Under ABS, each team gets two challenges per game and keeps a challenge if successful. A team out of challenges gets one additional in each extra inning.

“As an umpire, you never want to miss anything. You want to be absolutely 100% correct, but we’re all human and that’s just not possible,” said Sam Holbrook, an MLB umpire from 1996 to 2022. “Social media and the media have really been hammering the umpires for pitches that are just minutely off the zone or in the zone or whatever, and it’s just too hard to be perfect with all of this. I think it’s going to be good to correct any egregious pitches. I think it’s going to show how good the umpires actually are.”

A quarter-century of electronic evaluation

MLB installed an Umpire Information System developed by Questec at some ballparks in 2001 and upgraded to a league-wide Zone Evaluation in 2009 as part the PITCHf/x system. TrackMan's doppler radar system took over in 2017 as part of MLB Statcast.

Since 2009, umpires have received a Z-E evaluation for every game they work behind the plate. Since 2014, they also have experienced getting overturned by expanded video review.

“It's tough mentally on an umpire because you failed at your job and there’s that instant feedback of failure,” Barrett said. “Nobody wants to fail at your job, but then there’s also the, hey, thank God I didn’t cost that team a game or a run or a pennant. No one wants to live with that. And so we take the positive of that. The negative is sometimes it’s like: What am I doing over there? I got overturned twice at first base."

Under ABS, a strike is defined as when the ball crosses over the plate at the midpoint of the plate in a box 53.5% of the batter’s height at the top and 27% at the bottom. That is different from the rule book strike zone of a cube whose top is the midpoint between the top of the shoulders and the top of the uniform pants and whose bottom is at the hollow beneath the kneecap.

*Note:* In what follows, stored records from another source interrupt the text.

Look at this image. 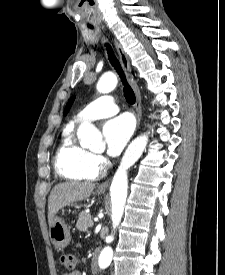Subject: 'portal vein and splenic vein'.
Segmentation results:
<instances>
[{
    "instance_id": "obj_1",
    "label": "portal vein and splenic vein",
    "mask_w": 225,
    "mask_h": 275,
    "mask_svg": "<svg viewBox=\"0 0 225 275\" xmlns=\"http://www.w3.org/2000/svg\"><path fill=\"white\" fill-rule=\"evenodd\" d=\"M90 223H91V225L93 226V221H91Z\"/></svg>"
}]
</instances>
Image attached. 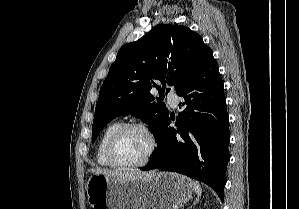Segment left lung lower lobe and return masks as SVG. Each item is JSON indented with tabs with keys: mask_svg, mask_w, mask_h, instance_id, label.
I'll use <instances>...</instances> for the list:
<instances>
[{
	"mask_svg": "<svg viewBox=\"0 0 299 209\" xmlns=\"http://www.w3.org/2000/svg\"><path fill=\"white\" fill-rule=\"evenodd\" d=\"M184 110L169 127V115L155 140L158 149L141 170L174 171L209 185L224 199L226 167L229 162V116L218 65L214 58L176 91ZM173 120V119H172Z\"/></svg>",
	"mask_w": 299,
	"mask_h": 209,
	"instance_id": "0a47b994",
	"label": "left lung lower lobe"
}]
</instances>
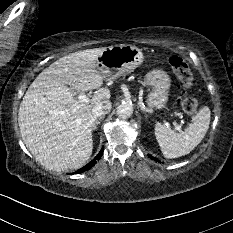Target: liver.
Segmentation results:
<instances>
[{"mask_svg":"<svg viewBox=\"0 0 233 233\" xmlns=\"http://www.w3.org/2000/svg\"><path fill=\"white\" fill-rule=\"evenodd\" d=\"M104 48L63 56L45 68L21 101L18 123L23 142L36 160L49 170L78 169L93 150V107L109 101L97 60ZM96 89L87 103L74 98L75 90Z\"/></svg>","mask_w":233,"mask_h":233,"instance_id":"6515ba94","label":"liver"}]
</instances>
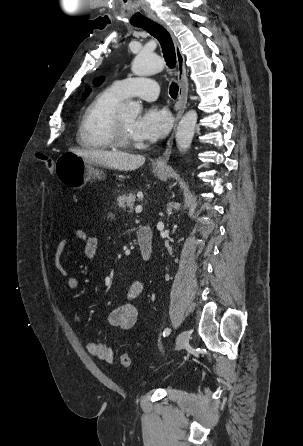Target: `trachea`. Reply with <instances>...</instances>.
I'll list each match as a JSON object with an SVG mask.
<instances>
[{
	"label": "trachea",
	"instance_id": "trachea-1",
	"mask_svg": "<svg viewBox=\"0 0 303 446\" xmlns=\"http://www.w3.org/2000/svg\"><path fill=\"white\" fill-rule=\"evenodd\" d=\"M135 26L141 27L142 29L150 33L152 36H154L160 42L162 52L168 67L174 68L176 64V56H175L174 44L169 32L164 27H162L161 25L157 24L152 20L144 21ZM178 91H179L178 85L175 82H173L170 85V91H169L170 96L173 99H176Z\"/></svg>",
	"mask_w": 303,
	"mask_h": 446
}]
</instances>
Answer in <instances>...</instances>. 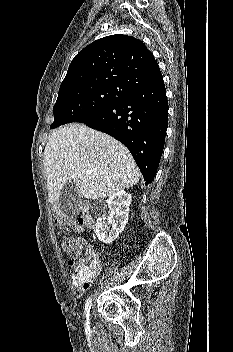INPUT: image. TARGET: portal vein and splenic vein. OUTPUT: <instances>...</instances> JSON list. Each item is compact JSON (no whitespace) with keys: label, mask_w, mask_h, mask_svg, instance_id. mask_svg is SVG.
<instances>
[{"label":"portal vein and splenic vein","mask_w":233,"mask_h":352,"mask_svg":"<svg viewBox=\"0 0 233 352\" xmlns=\"http://www.w3.org/2000/svg\"><path fill=\"white\" fill-rule=\"evenodd\" d=\"M86 173H87V174H90V173H91V171H90V170H87V171H86Z\"/></svg>","instance_id":"portal-vein-and-splenic-vein-1"}]
</instances>
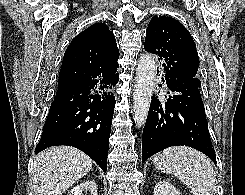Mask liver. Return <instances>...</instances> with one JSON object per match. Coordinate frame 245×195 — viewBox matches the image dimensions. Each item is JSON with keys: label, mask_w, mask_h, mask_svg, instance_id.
Listing matches in <instances>:
<instances>
[{"label": "liver", "mask_w": 245, "mask_h": 195, "mask_svg": "<svg viewBox=\"0 0 245 195\" xmlns=\"http://www.w3.org/2000/svg\"><path fill=\"white\" fill-rule=\"evenodd\" d=\"M93 161L71 146L49 148L35 158L33 189L36 195H62L92 168Z\"/></svg>", "instance_id": "obj_1"}]
</instances>
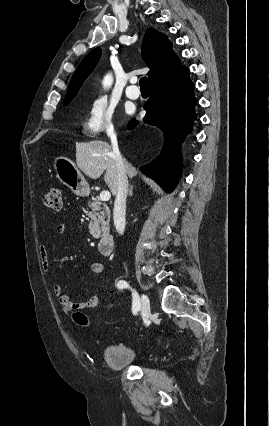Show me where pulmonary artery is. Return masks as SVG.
<instances>
[{
  "mask_svg": "<svg viewBox=\"0 0 269 426\" xmlns=\"http://www.w3.org/2000/svg\"><path fill=\"white\" fill-rule=\"evenodd\" d=\"M135 83H136V79L131 78L130 85L126 88L127 97L133 100L138 99L140 97V90L135 85Z\"/></svg>",
  "mask_w": 269,
  "mask_h": 426,
  "instance_id": "1",
  "label": "pulmonary artery"
}]
</instances>
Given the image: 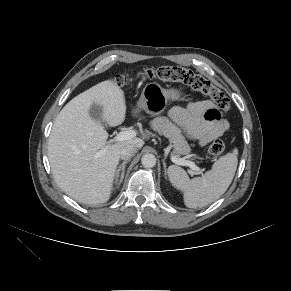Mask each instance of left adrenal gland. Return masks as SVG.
I'll list each match as a JSON object with an SVG mask.
<instances>
[{
    "instance_id": "left-adrenal-gland-1",
    "label": "left adrenal gland",
    "mask_w": 291,
    "mask_h": 291,
    "mask_svg": "<svg viewBox=\"0 0 291 291\" xmlns=\"http://www.w3.org/2000/svg\"><path fill=\"white\" fill-rule=\"evenodd\" d=\"M163 167H164V172H165V177H166L167 170H166V162H165V159H163Z\"/></svg>"
}]
</instances>
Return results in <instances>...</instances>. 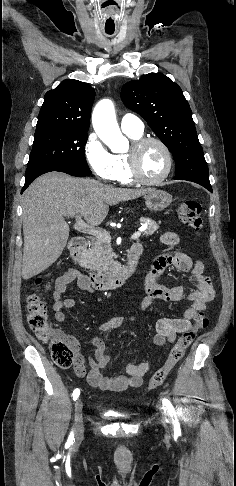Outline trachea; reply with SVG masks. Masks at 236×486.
Wrapping results in <instances>:
<instances>
[{
    "instance_id": "3493384b",
    "label": "trachea",
    "mask_w": 236,
    "mask_h": 486,
    "mask_svg": "<svg viewBox=\"0 0 236 486\" xmlns=\"http://www.w3.org/2000/svg\"><path fill=\"white\" fill-rule=\"evenodd\" d=\"M107 34L111 35L113 34V32H110V31H106Z\"/></svg>"
}]
</instances>
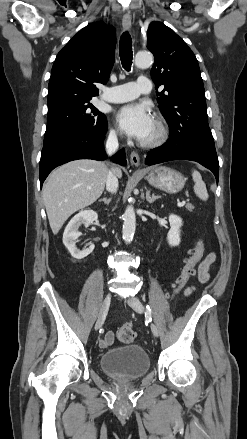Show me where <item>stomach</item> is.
Masks as SVG:
<instances>
[{
  "label": "stomach",
  "instance_id": "0dacf381",
  "mask_svg": "<svg viewBox=\"0 0 247 439\" xmlns=\"http://www.w3.org/2000/svg\"><path fill=\"white\" fill-rule=\"evenodd\" d=\"M146 179L153 187L172 194L181 191L186 182L181 173L164 166L147 170Z\"/></svg>",
  "mask_w": 247,
  "mask_h": 439
}]
</instances>
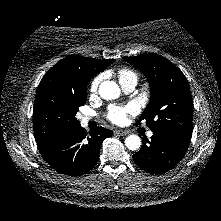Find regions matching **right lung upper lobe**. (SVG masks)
Wrapping results in <instances>:
<instances>
[{"label":"right lung upper lobe","instance_id":"obj_1","mask_svg":"<svg viewBox=\"0 0 221 221\" xmlns=\"http://www.w3.org/2000/svg\"><path fill=\"white\" fill-rule=\"evenodd\" d=\"M113 62V59L101 60L77 55L68 56L45 74L38 88L49 85L72 91L87 89L89 80ZM44 144L46 143H37V146Z\"/></svg>","mask_w":221,"mask_h":221}]
</instances>
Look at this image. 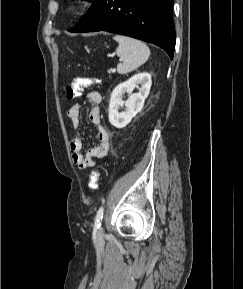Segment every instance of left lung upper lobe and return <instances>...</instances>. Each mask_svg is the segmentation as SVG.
Returning a JSON list of instances; mask_svg holds the SVG:
<instances>
[{
  "label": "left lung upper lobe",
  "mask_w": 243,
  "mask_h": 289,
  "mask_svg": "<svg viewBox=\"0 0 243 289\" xmlns=\"http://www.w3.org/2000/svg\"><path fill=\"white\" fill-rule=\"evenodd\" d=\"M88 1L93 2L94 0H88Z\"/></svg>",
  "instance_id": "obj_1"
}]
</instances>
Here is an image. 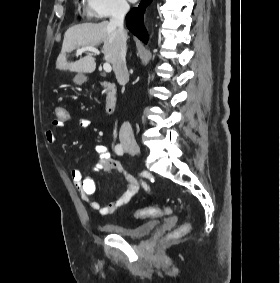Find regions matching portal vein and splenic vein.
I'll list each match as a JSON object with an SVG mask.
<instances>
[{
	"label": "portal vein and splenic vein",
	"mask_w": 280,
	"mask_h": 283,
	"mask_svg": "<svg viewBox=\"0 0 280 283\" xmlns=\"http://www.w3.org/2000/svg\"><path fill=\"white\" fill-rule=\"evenodd\" d=\"M84 51H91V52H93L97 55L100 54V52L95 47H92V46L82 47V48L78 49L77 52L82 53ZM103 69H104L105 72L109 73V72H111L112 67L109 63L106 62V63L103 64Z\"/></svg>",
	"instance_id": "obj_1"
}]
</instances>
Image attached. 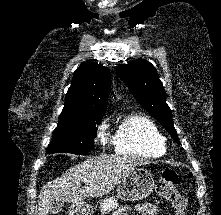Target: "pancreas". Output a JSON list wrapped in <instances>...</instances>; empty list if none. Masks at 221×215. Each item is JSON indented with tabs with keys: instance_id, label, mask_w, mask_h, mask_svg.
I'll return each instance as SVG.
<instances>
[{
	"instance_id": "obj_1",
	"label": "pancreas",
	"mask_w": 221,
	"mask_h": 215,
	"mask_svg": "<svg viewBox=\"0 0 221 215\" xmlns=\"http://www.w3.org/2000/svg\"><path fill=\"white\" fill-rule=\"evenodd\" d=\"M118 206L119 204L117 203V199L114 197H109L100 203V211L102 214H104L105 212L117 208Z\"/></svg>"
}]
</instances>
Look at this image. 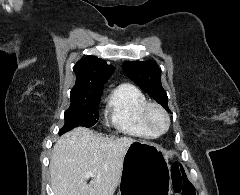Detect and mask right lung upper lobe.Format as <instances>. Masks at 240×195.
I'll list each match as a JSON object with an SVG mask.
<instances>
[{"instance_id":"right-lung-upper-lobe-1","label":"right lung upper lobe","mask_w":240,"mask_h":195,"mask_svg":"<svg viewBox=\"0 0 240 195\" xmlns=\"http://www.w3.org/2000/svg\"><path fill=\"white\" fill-rule=\"evenodd\" d=\"M113 66L103 59L87 56L79 60L74 66L76 83L71 90L70 99L100 97L104 83L113 73Z\"/></svg>"}]
</instances>
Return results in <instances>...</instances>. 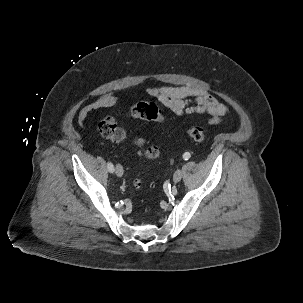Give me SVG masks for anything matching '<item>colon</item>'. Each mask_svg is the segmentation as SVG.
Here are the masks:
<instances>
[{
    "label": "colon",
    "mask_w": 303,
    "mask_h": 303,
    "mask_svg": "<svg viewBox=\"0 0 303 303\" xmlns=\"http://www.w3.org/2000/svg\"><path fill=\"white\" fill-rule=\"evenodd\" d=\"M131 115L133 117L147 120V121H155L162 122L164 120L161 111L159 108L151 102L141 101L136 103L131 108ZM98 130L100 134L113 142H122L127 139L128 133L127 131L118 125L115 117L106 116L104 117L99 125ZM188 135L196 142H203L205 140V132L203 128L199 126H189L187 128ZM134 143L137 147H139L143 153V155L148 160H155L160 155V150L157 146H146L145 139L143 137H137L134 139ZM142 185L140 180L135 182V186L139 188Z\"/></svg>",
    "instance_id": "1"
}]
</instances>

“They’re going to change to what the ABS calls, whether it’s a challenge or not because, remember, they are getting evaluated on their performance based on that ABS,” Barrett said.

Spring training test results from 2026

Philadelphia had the best spring training challenge success rate among teams at the plate with 61%, followed by the Chicago Cubs (60%), Boston and Seattle (54% each), while Texas and Arizona (33% each) and Kansas City (34%) were at the bottom.

St. Louis (75%), Cincinnati (71%) and Cleveland (70%) topped challenge success by fielding teams, while the Los Angeles Dodgers (43%) and Baltimore (45%) lagged.

Batters won 46% of 887 challenges and defense 60% of 1,020. The Yankees won the most challenges overall with 54, and Arizona, the Dodgers and the New York Mets tied for the fewest wins with 20.

Boston's Willson Contreras had the most batter challenges and was successful on six of seven. Philadelphia's Christian Cairo had the most challenges among batters with a 100% success rate at four.

Among catchers, Pedro Pagés of St. Louis was 8 for 8, Cincinnati's P.J. Higgins 7 for 7 and Milwaukee's Jeferson Quero 6 for 6.

Edgar Quero of the Chicago White Sox was 2 for 11, Payton Henry of the New York Yankees 1 for 9 and Austin Wynns of the Athletics 0 for 7.